I'm struck, again, by the - yes - generosity McLaren achieves here.
I wasn't a liberal the last time I read this book. One of the things I realize, re-reading it, is how fair-minded he leads the reader to be about divergent strains of Christianity. That fair-mindedness takes the sting of fear, reactionism, and division out of the reader's assessment of various Christian manifestations.
I think McLaren is really being honest when he has said he's not a "liberal," and not interested in making people liberals or anything else on the conservative-liberal spectrum. He's high-minded, and it's admirable. I used to want to be that non-committal. In some ways I still am, but in terms of liberal/conservative, there's too much skin in the game. A lot of that skin belongs to my closest friends.
What's clear to me now, however, is that when fear of "the other" - fear of "them" - is taken out of the equation, it becomes a lot easier to gravitate toward the direction of one's own conscience.
My conscience is captive to the Word of God. Thus I cannot and will not recant, because acting against one's conscience is neither safe nor sound.Of course, I need to be careful here because Luther's treatment of the Word of God is specifically Scripture. I can affirm the same words, but I see the cosmic person of Jesus Christ as "the Word of God."
Still, "acting against one's conscience is neither safe nor sound."

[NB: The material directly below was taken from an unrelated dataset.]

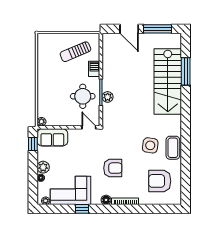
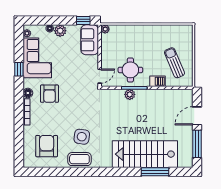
armchair: (113, 168) -> (49, 94), moved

I guess that means my conscience is a liberal one. How did that happen? Where does conscience come from? I was raised in a very conservative household. I can't imagine that I was born this way. I used to be attracted to conservatism. That wasn't choice. But feeling liberal wasn't a deliberate "choice" either, even if the decisions I make about faith now are.
Well, however my hearted managed to swing left, I'm grateful to folks like Brian McLaren for making it less scary.